◆ **TASK DIRECTIONS**:
Skip the images and repeat every entry word for word.

User interface change data:
────────────────────

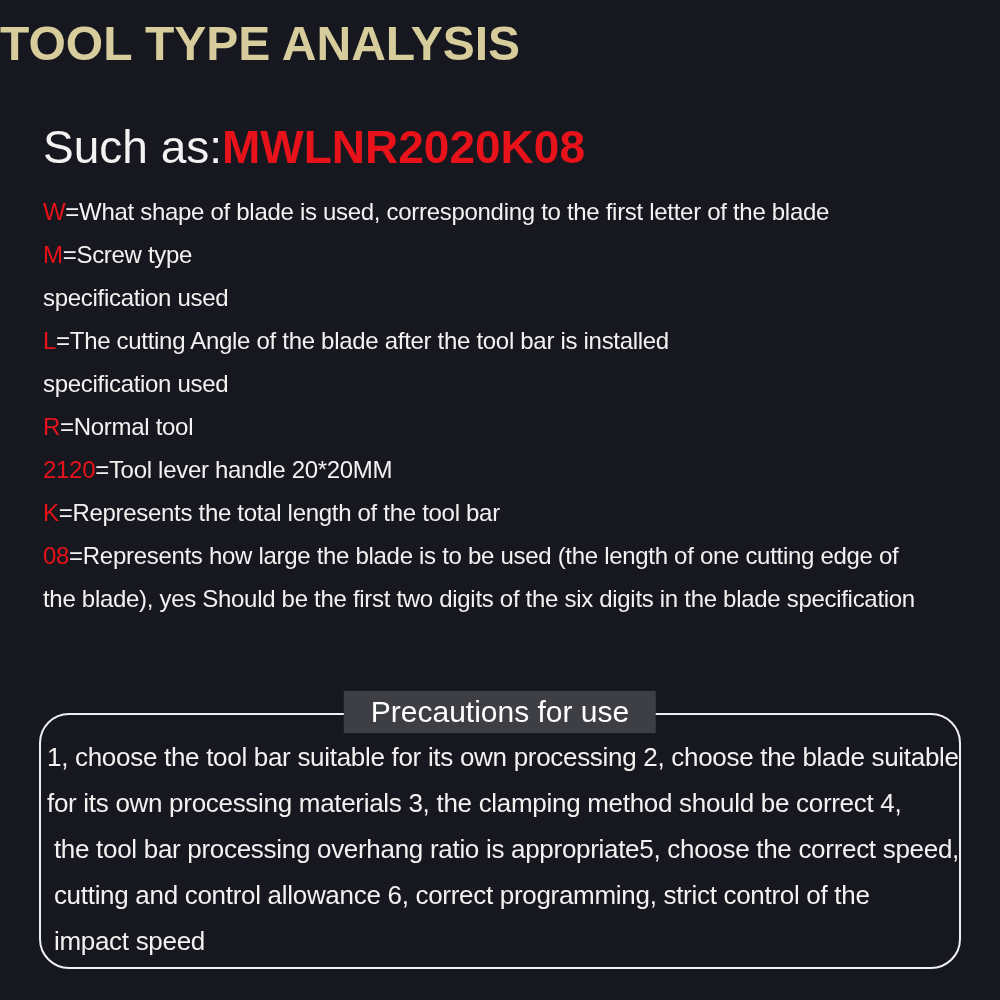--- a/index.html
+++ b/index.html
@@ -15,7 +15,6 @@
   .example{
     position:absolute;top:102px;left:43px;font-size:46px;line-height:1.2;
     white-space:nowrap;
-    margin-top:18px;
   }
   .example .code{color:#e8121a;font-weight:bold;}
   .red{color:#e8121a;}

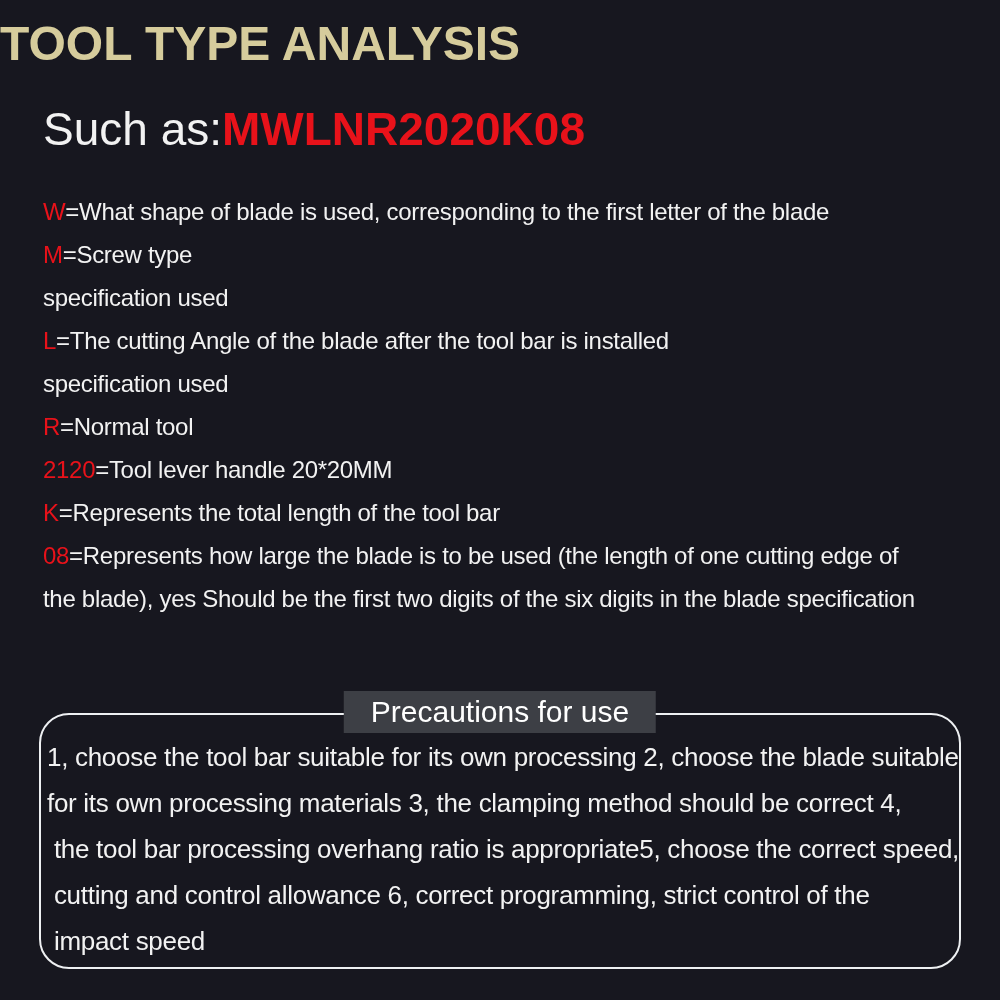--- a/index.html
+++ b/index.html
@@ -57,7 +57,6 @@
     <div class="bline"><span class="red">2120</span><span>=Tool lever handle 20*20MM</span></div>
     <div class="bline"><span class="red">K</span><span>=Represents the total length of the tool bar</span></div>
     <div class="bline"><span class="red">08</span><span>=Represents how large the blade is to be used (the length of one cutting edge of</span></div>
-    <div class="bline">the blade), yes Should be the first two digits of the six digits in the blade specification</div>
   </div>
 
   <div class="prec-label">Precautions for use</div>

────────────────────

◆ **ANSWER**:
--- a/index.html
+++ b/index.html
@@ -15,7 +15,6 @@
   .example{
     position:absolute;top:102px;left:43px;font-size:46px;line-height:1.2;
     white-space:nowrap;
-    margin-top:18px;
   }
   .example .code{color:#e8121a;font-weight:bold;}
   .red{color:#e8121a;}

--- a/index.html
+++ b/index.html
@@ -57,7 +57,6 @@
     <div class="bline"><span class="red">2120</span><span>=Tool lever handle 20*20MM</span></div>
     <div class="bline"><span class="red">K</span><span>=Represents the total length of the tool bar</span></div>
     <div class="bline"><span class="red">08</span><span>=Represents how large the blade is to be used (the length of one cutting edge of</span></div>
-    <div class="bline">the blade), yes Should be the first two digits of the six digits in the blade specification</div>
   </div>
 
   <div class="prec-label">Precautions for use</div>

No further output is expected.